Un caffè “On the road” con Jack Kerouac

Non vedo dove prendere un caffè con Kerouac se non in saloon dove una strada polverosa ne incrocia un’altra cavalcata da giganteschi camion, non lontano da una desolata stazione ferroviaria. E se dio vuole sul bancone ci sono ancora due fette di torta di mele su cui ci facciamo mettere un bel po’ di gelato cremoso.

A quest’ora non abbiamo ancora bevuto niente di troppo forte e gli strappo un ricordo, una visione direbbe lui.
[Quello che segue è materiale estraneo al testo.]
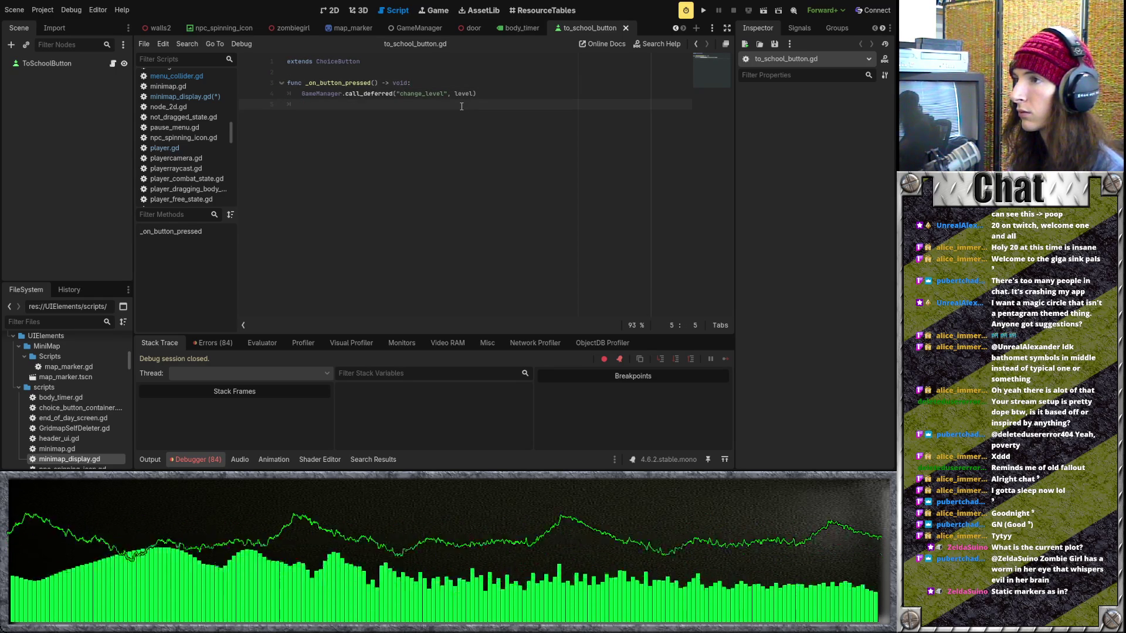
left_click(445, 94)
key("Return")
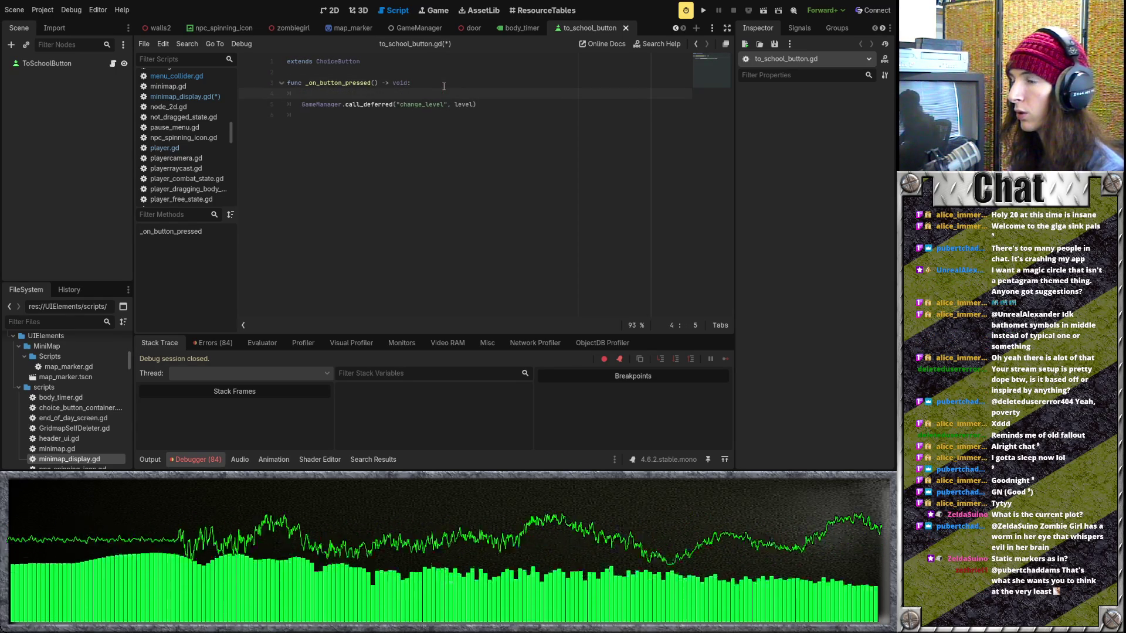
type("GameManager.get")
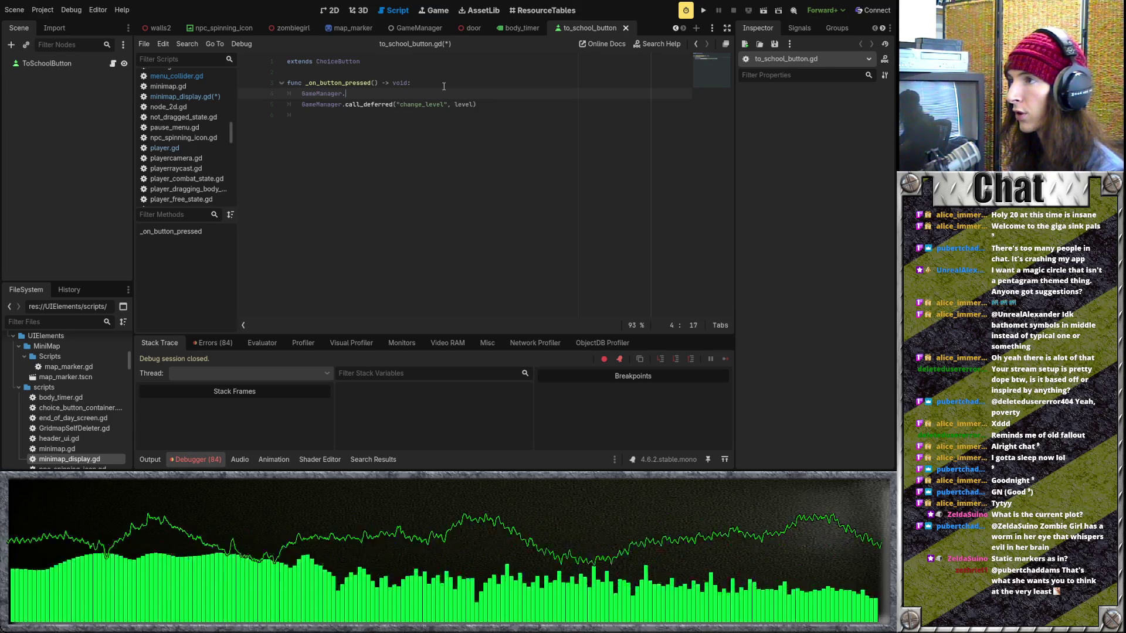
key("Return")
type(".change")
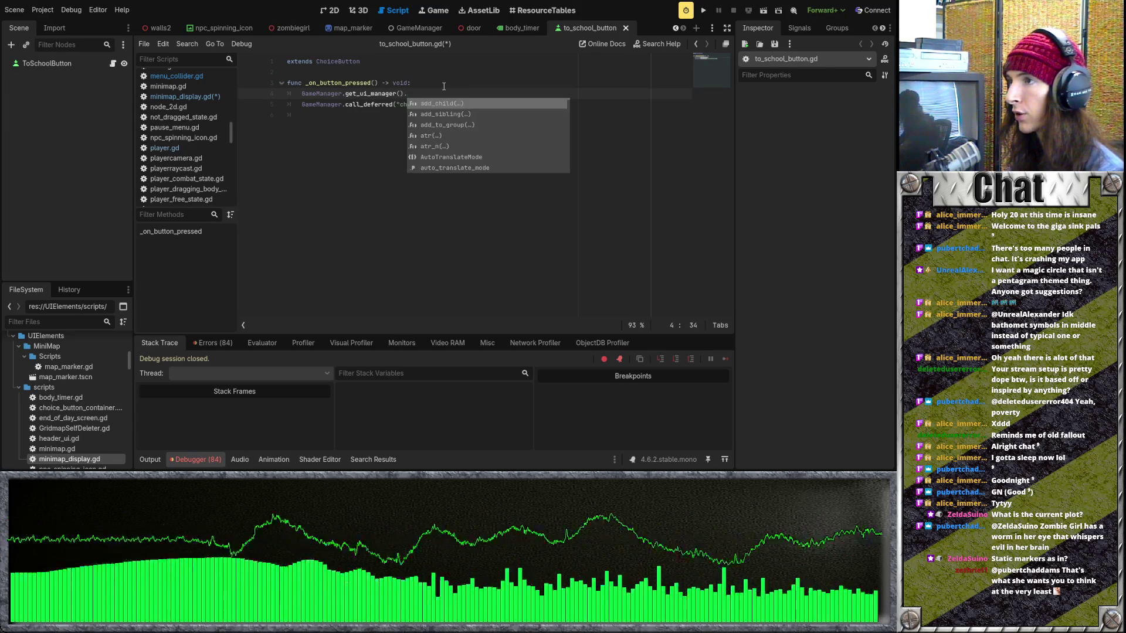
type("_")
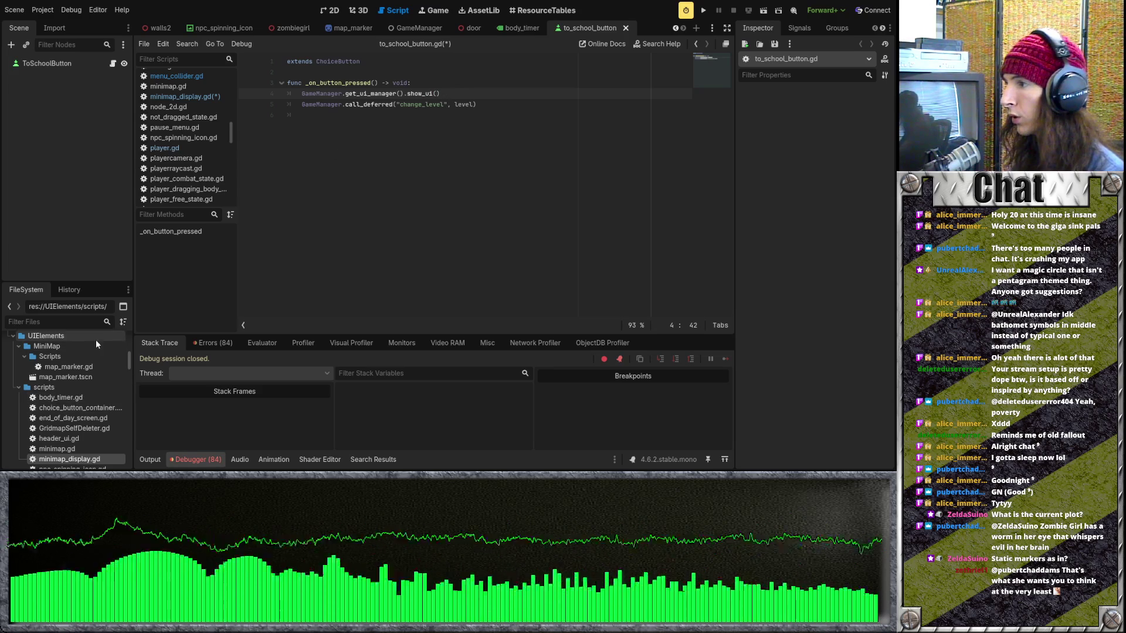
left_click(88, 323)
type("header")
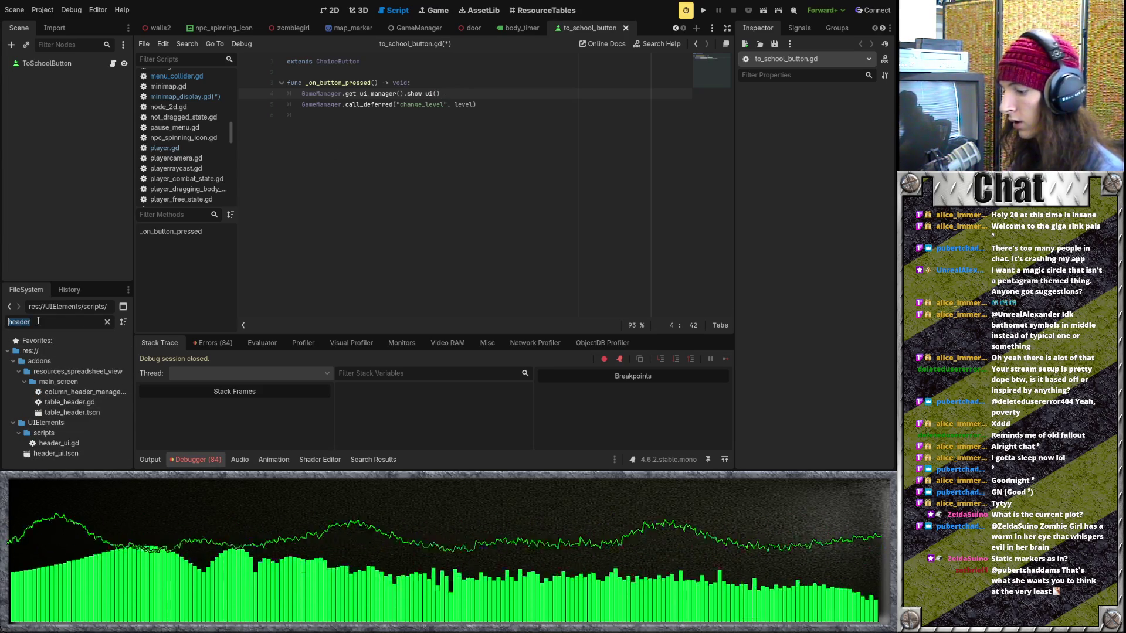
type("player_hud")
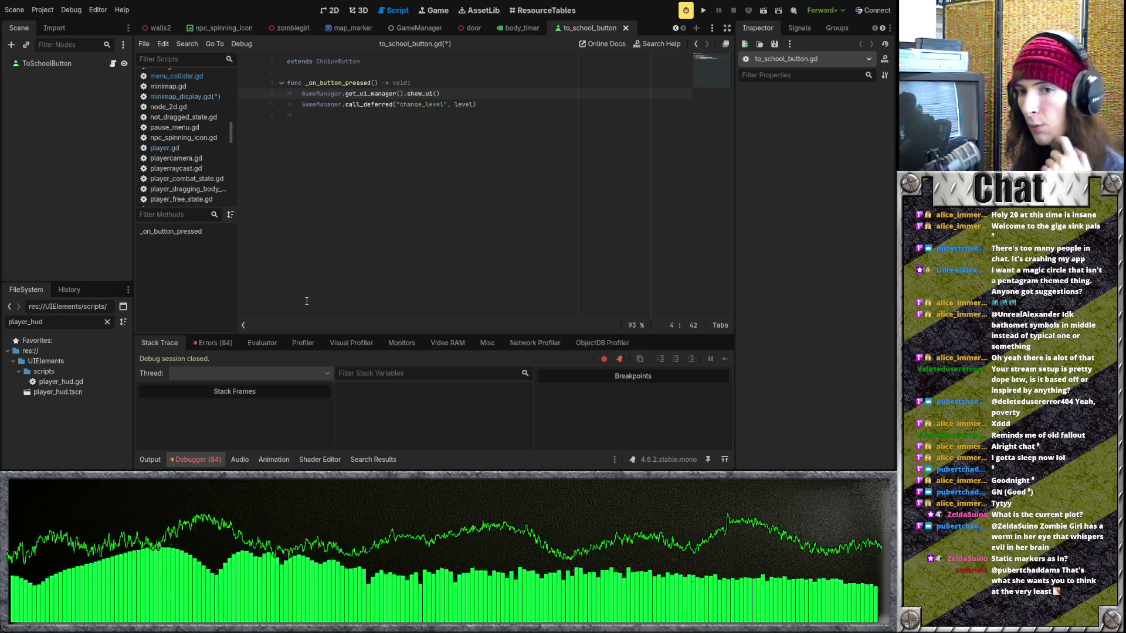
Drag player_hud.tscn in as a PLAYER_HUD preload constant, pass PLAYER_HUD to show_ui(), and save
mouse_move(57, 391)
left_mouse_down()
mouse_move(367, 100)
mouse_move(364, 73)
left_mouse_up()
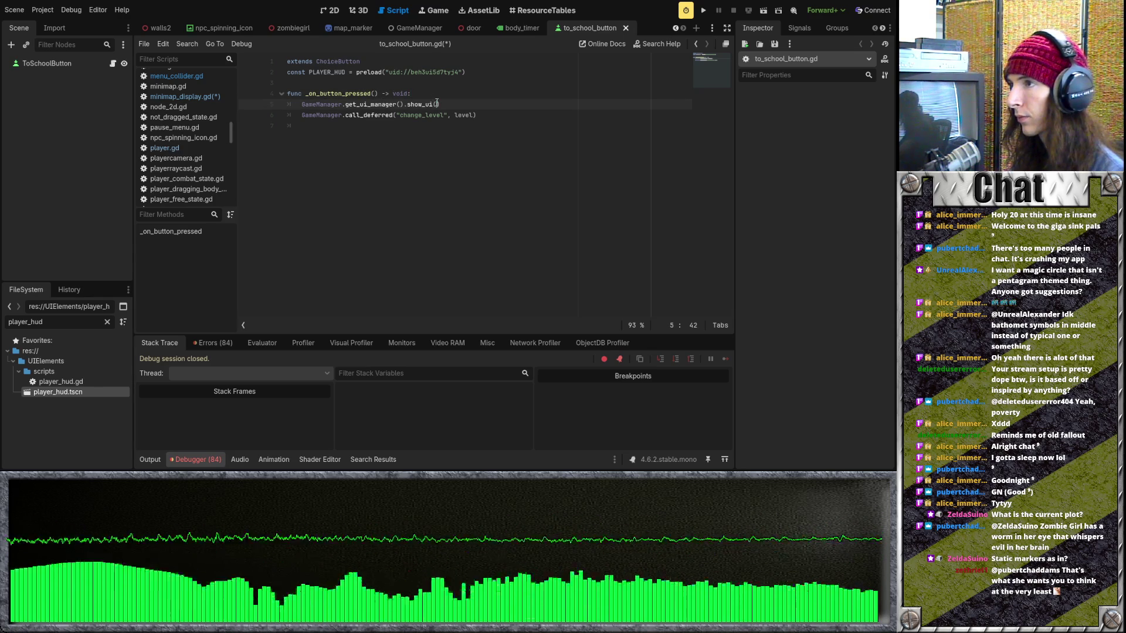
type("PLAYER")
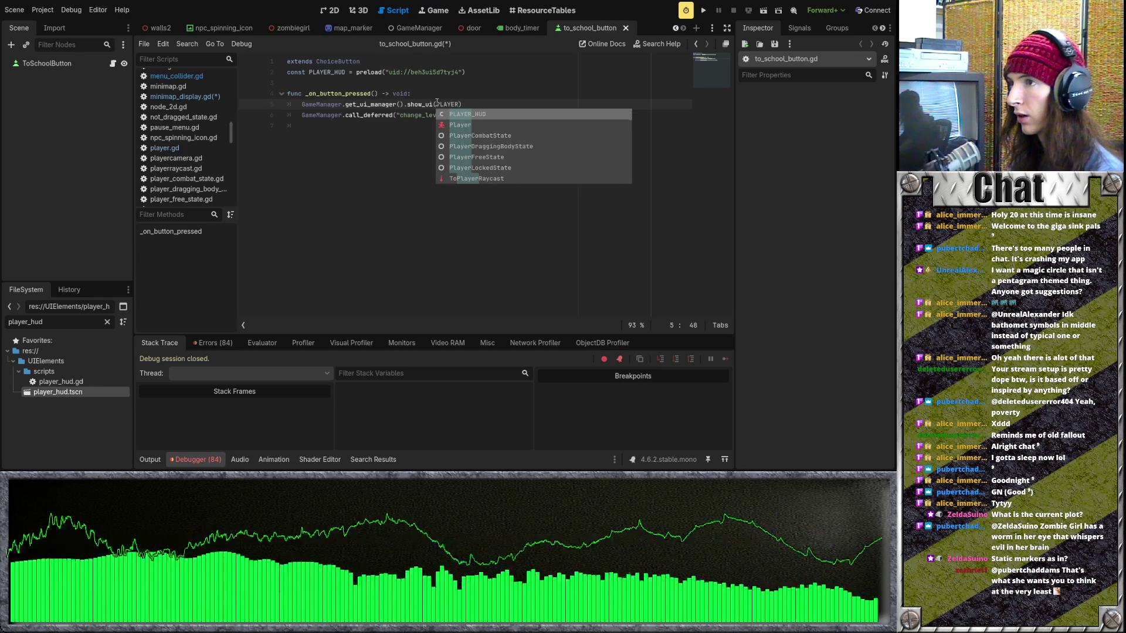
key("Return")
key("ctrl+s")
key("End")
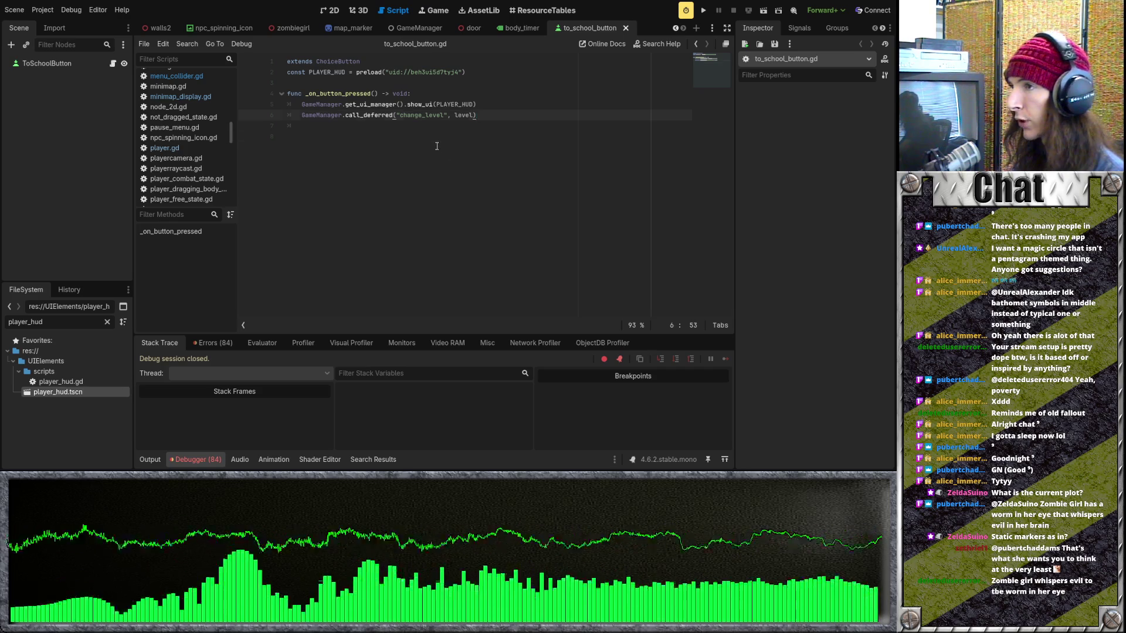
left_click(408, 83)
key("BackSpace")
key("BackSpace")
key("BackSpace")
“Durante la depressione” mi disse il cowboy “saltavo su vagoni merci almeno una volta al mese. A quei tempi c’erano centinaia di uomini che viaggiavano su vagoni aperti o chiusi, e non solo vagabondi, uomini di tutti i tipi, disoccupati che si spostavano in continuazione, certe volte senza nemmeno una meta precisa. Era così in tutto il West. A quei tempi i frenatori facevano finta di niente. Oggi non so. Non so cosa farmene io, del Nebraska. Sai, negli anni 30 questo posto era solo una gran nuvola di polvere a perdita d’occhio. Non si riusciva respirare. La terra era nera. Ero qui, a quei tempi. Possono anche restituirlo agli indiani, il Nebraska, per quel che me ne importa. Lo odio più di ogni altro al mondo, questo posto maledetto. Adesso sto nel Montana, a Missoula. Devi venir su una volta, vedrai che paradiso.”